Re: Easily avoided
The problem is that many businesses receive hundreds of unsolicited attachments every day, quite often in PDF form. Almost all of the mail recieved at UK University Admissions Offices are of this type. If someone gets an email with an attachment that has "PDF" on the end, chances are they'll open it, especially if it has a recognisable PDF icon.
How do you prevent users doing this? Simply telling them not to open unsolicited emails is not the answer, since that will stop them doing 90% of their business. You can't rely on email server AV scanners, since the fact that corporate users are opening these mails proves that AV companies are having a hard time keeping up with the malware's changes in code.
The answer is to educate users in the concept of hidden file extensions, and the fact that a PDF attachment will not say "PDF" on the end, and if it does, then it's likely there's a hidden "EXE". Unfortunately this is a concept that the majority of users (who have been brought up on the Windows graphical "point and click" environment of the last 30 years) find difficult to grasp.

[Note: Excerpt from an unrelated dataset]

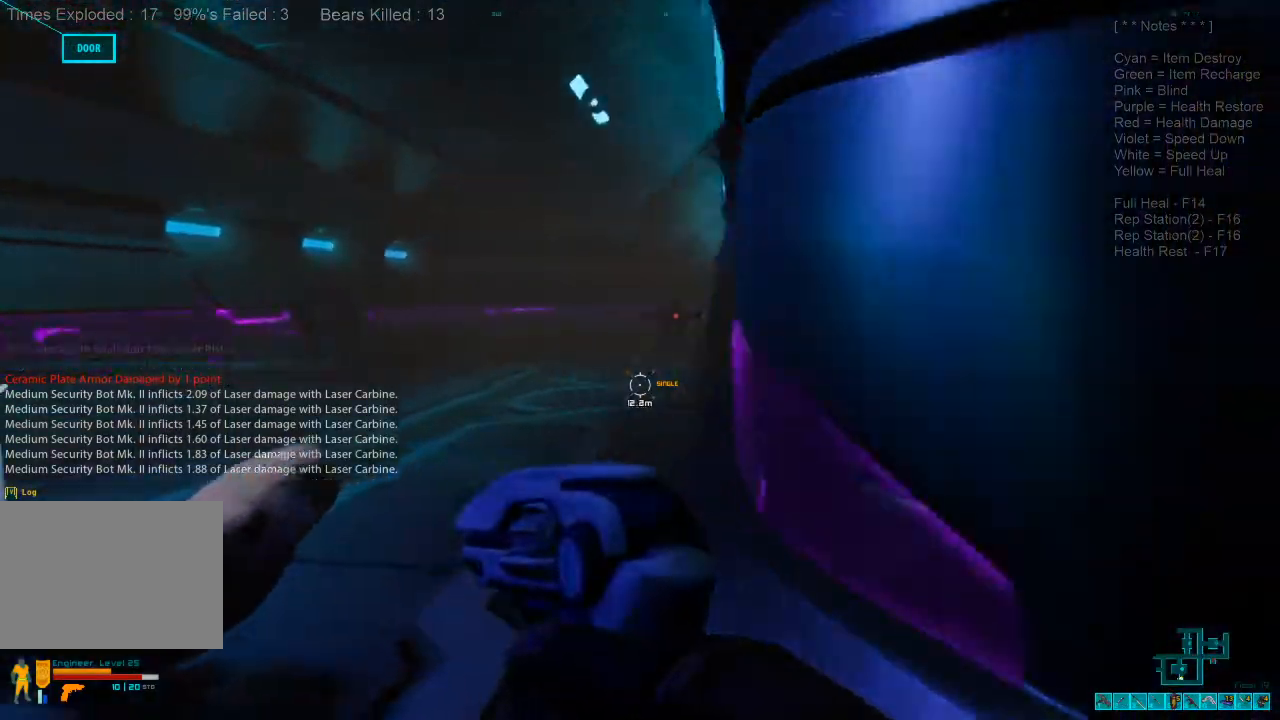
Gameplay with keyboard and mouse; each line is a JSON object with the keys and mouse buttons held at the frame after it. "events" lists presses ("down") and releases ("up") of "1", "2", "3", "4", "a", "alt", "c", "caps_lock", "ctrl", "d", "e", "f", "q", "r", "s", "shift", "space", "super", "tab", "tilde", "v", "w", "x", "z", "mouse_left", "mouse_wheel", "mouse_right", "mouse_mb4" and "mouse_mb5" between this image and that frame as [ms after this image, input, new state], when the widget could be followed in between. "mouse_left", "mouse_wheel", "mouse_right", "mouse_mb4", "mouse_mb5" = the "left", "wheel", "right", "mb4", "mb5" buttons of the "mouse" list. No other keys are recorded. "wheel" means that the mouse wheel is clicked or scrolled. Mouse movement is not recorded.
{"keys": ["a", "w"], "mouse": [], "events": [[200, "shift", "up"], [367, "mouse_right", "down"], [500, "mouse_right", "up"]]}
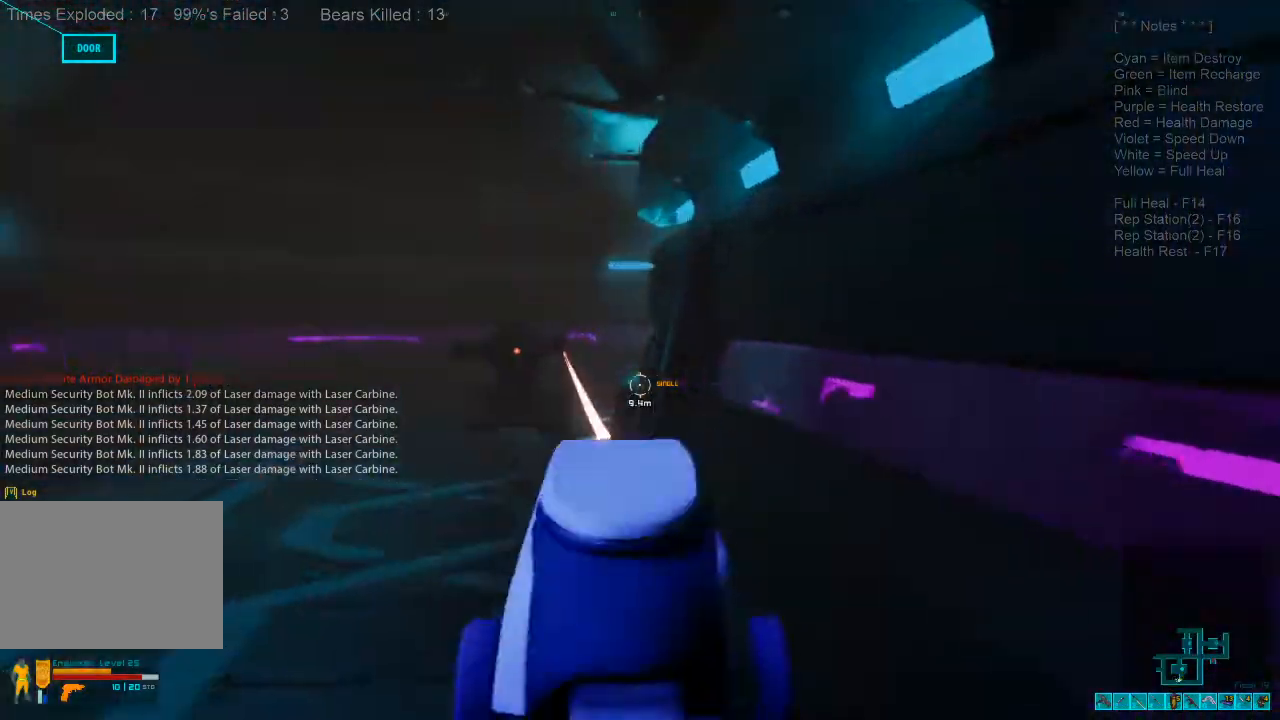
{"keys": ["a", "w"], "mouse": [], "events": []}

Oh and unhiding file extensions isn't the answer. We had a bunch of machines a few years ago with "hide file extensions" turned off by default. The result was that users would happily give their Office documents a name, save them, and then be unable to find them again. The reason? They were overwriting the ".DOC" or "XLS" on the end, so Word and Excel (which use extension filters) didn't show their files anymore.
The best strategy to beat this is to mitigate the effects by educating users into the wisdom of regular offline backups. The malware's going to keep spreading because users gonna keep clicking, and so long as people are prepared to pay (because they have no alternative), Cryptolocker is a success. There will be more like it.
Sure, regular backups aren't going to help recover that important file that you updated only 30 minutes ago, but if it's only the one file there's less incentive for you to fork out £4-600 to decrypt it. If you didn't backup several gigabytes of network files that constitute the whole of your business, then yes you'll pay silly money to get it all back, and that's the area where the malware thrives.